Now, the binomial expansion of ${{\left( 1+x \right)}^{n}}$ is:
\[{{\left( 1+x \right)}^{n}}={{\text{ }}^{n}}{{\text{C}}_{0}}{{x}^{0}}{{+}^{n}}{{\text{C}}_{1}}{{x}^{1}}{{+}^{n}}{{\text{C}}_{2}}{{x}^{2}}+........{{+}^{n}}{{\text{C}}_{n}}{{x}^{n}}=\sum{^{n}{{C}_{r}}{{x}^{r}}}\]
Using the above expansion in the summation form, we can say that:
\[{{\left( 1+x \right)}^{n}}{{\left( 1+x \right)}^{n}}=\sum\limits_{k}{\sum\limits_{r}{^{n}{{C}_{r}}^{n}{{C}_{k}}{{x}^{r}}{{x}^{k}}}}\]
\[\Rightarrow {{\left( 1+x \right)}^{2n}}=\sum\limits_{k}{\sum\limits_{r}{^{n}{{C}_{r}}^{n}{{C}_{k}}{{x}^{r+k}}}}\]
So, we can find the coefficient of ${{x}^{n-2}}$ in the by using the constraint that r+k=n and both r and k are whole numbers less than n-2. As from the simplified expression it is clear that the terms are the coefficient of ${{x}^{n-2}}$ , as the sum of the lower indices is n-2.
\[\text{coefficient of }{{\text{x}}^{n-2}}\text{ in the expansion of }{{\left( 1+x \right)}^{2n}}=\]$^{n}{{C}_{0}}^{n}{{C}_{2}}{{+}^{n}}{{C}_{1}}^{n}{{C}_{3}}+.........{{+}^{n}}{{C}_{n-2}}^{n}{{C}_{n}}$
Now according to the binomial theorem, we know that\[\text{coefficient of }{{\text{x}}^{n-2}}\text{ in the expansion of }{{\left( 1+x \right)}^{2n}}{{=}^{2n}}{{C}_{n-2}}\]
\[{{\therefore }^{2n}}{{C}_{n-2}}{{=}^{n}}{{C}_{0}}^{n}{{C}_{2}}{{+}^{n}}{{C}_{1}}^{n}{{C}_{3}}+.........{{+}^{n}}{{C}_{n-2}}^{n}{{C}_{n}}\]
Now the right side of the equation is the expression given in the question. Therefore, the answer to the above question is option (A).

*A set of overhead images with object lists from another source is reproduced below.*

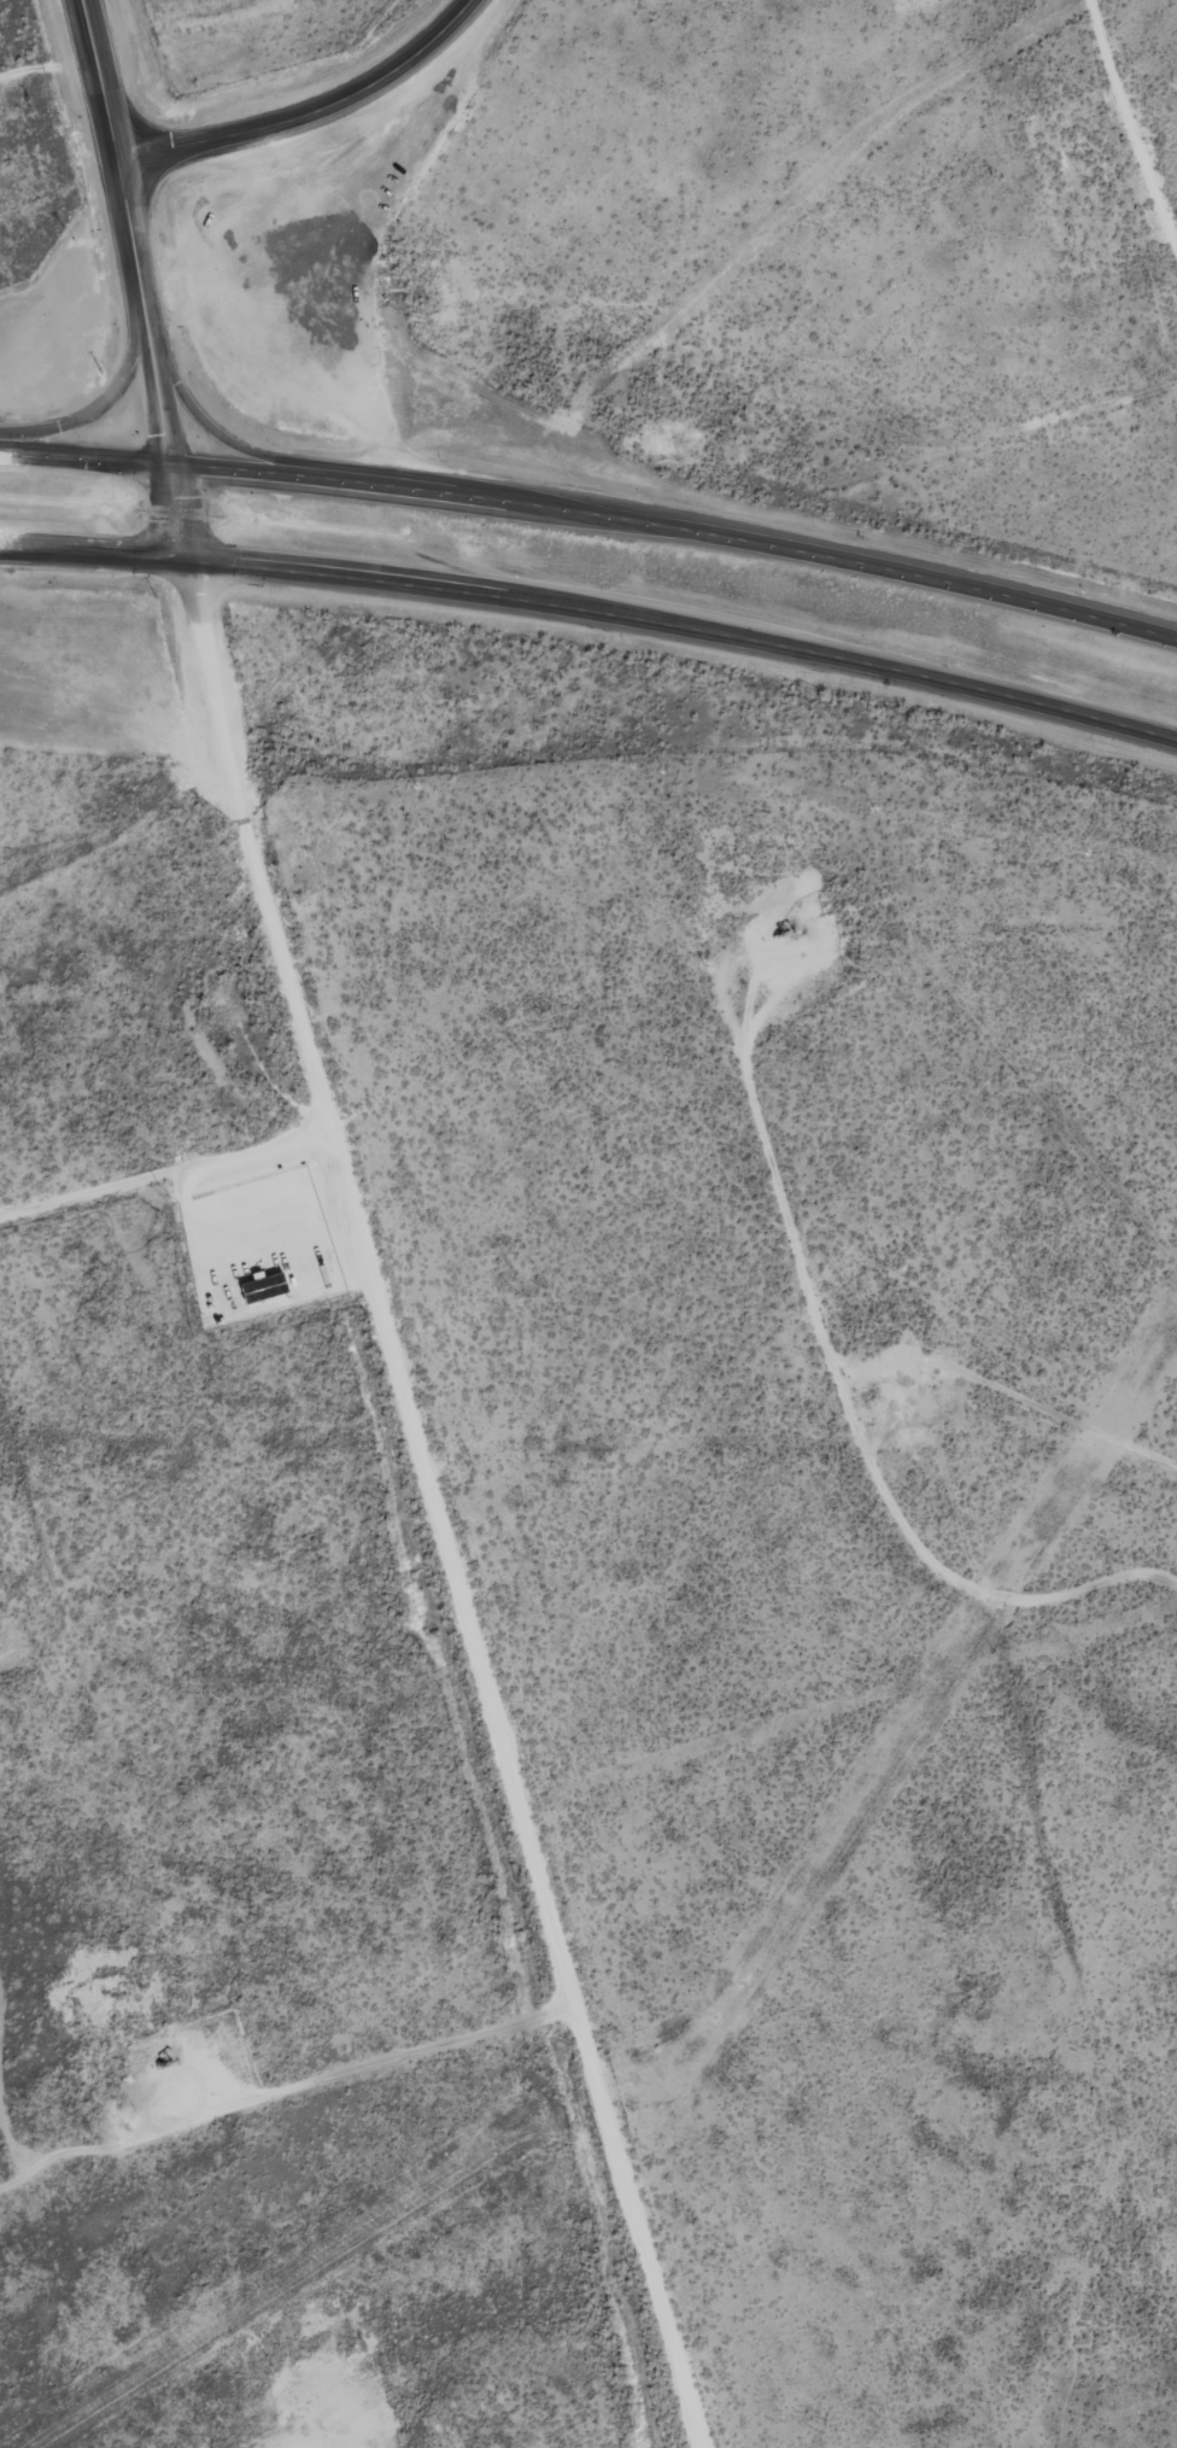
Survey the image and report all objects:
road: (105, 80)
road: (314, 112)
road: (157, 359)
road: (107, 396)
road: (267, 449)
road: (593, 514)
road: (593, 609)
road: (153, 1245)
road: (380, 1508)

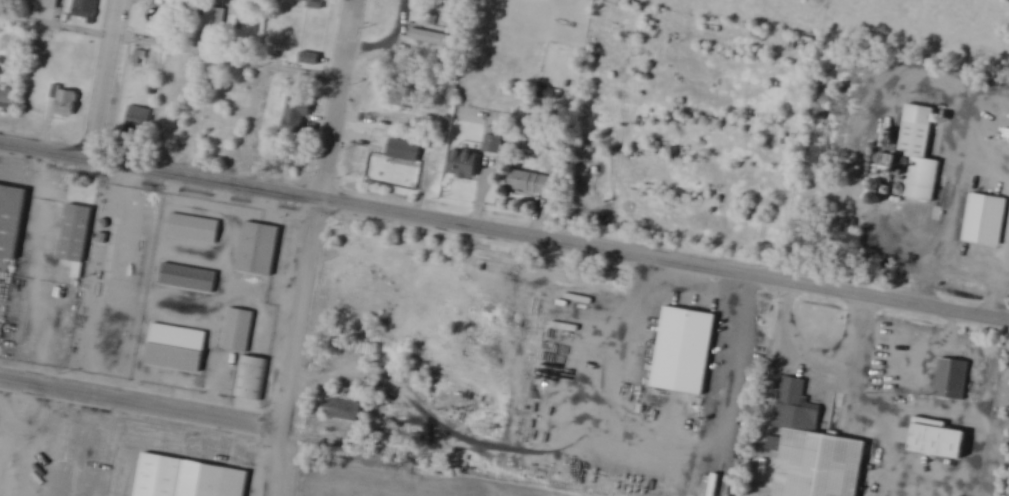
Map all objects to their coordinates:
building: (311, 4)
building: (242, 8)
building: (45, 9)
building: (84, 10)
building: (214, 20)
building: (434, 39)
road: (170, 48)
building: (232, 75)
road: (102, 78)
building: (168, 80)
building: (194, 87)
building: (229, 99)
building: (9, 101)
building: (67, 103)
building: (137, 121)
building: (224, 124)
building: (294, 126)
building: (171, 127)
building: (918, 129)
building: (190, 131)
building: (267, 143)
building: (218, 144)
building: (492, 144)
building: (405, 152)
building: (465, 165)
building: (532, 184)
road: (946, 208)
building: (11, 219)
building: (986, 221)
building: (844, 228)
building: (194, 229)
road: (504, 229)
building: (76, 234)
road: (310, 247)
building: (258, 248)
road: (112, 260)
road: (34, 266)
building: (187, 278)
road: (1005, 292)
road: (218, 327)
building: (238, 330)
building: (175, 348)
building: (685, 350)
road: (812, 370)
building: (250, 377)
building: (952, 378)
road: (142, 403)
building: (347, 411)
building: (937, 441)
building: (821, 466)
building: (188, 479)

Note: Always be careful with the signs that appear in the expansions, as the students are generally finding signs to be a concern while using the binomial expansions. Also, be careful about the calculation part, as in general cases, the questions involving binomial expansion contain very long and complex calculations due to the presence of factorial terms. You should also know that the binomial coefficient and actual coefficients might or might not be the same. For example: in the expansion of ${{\left( 1+3x \right)}^{3}}$ , the binomial coefficient of ${{x}^{3}}$ is $^{3}{{C}_{3}}=1$ and coefficient is 27.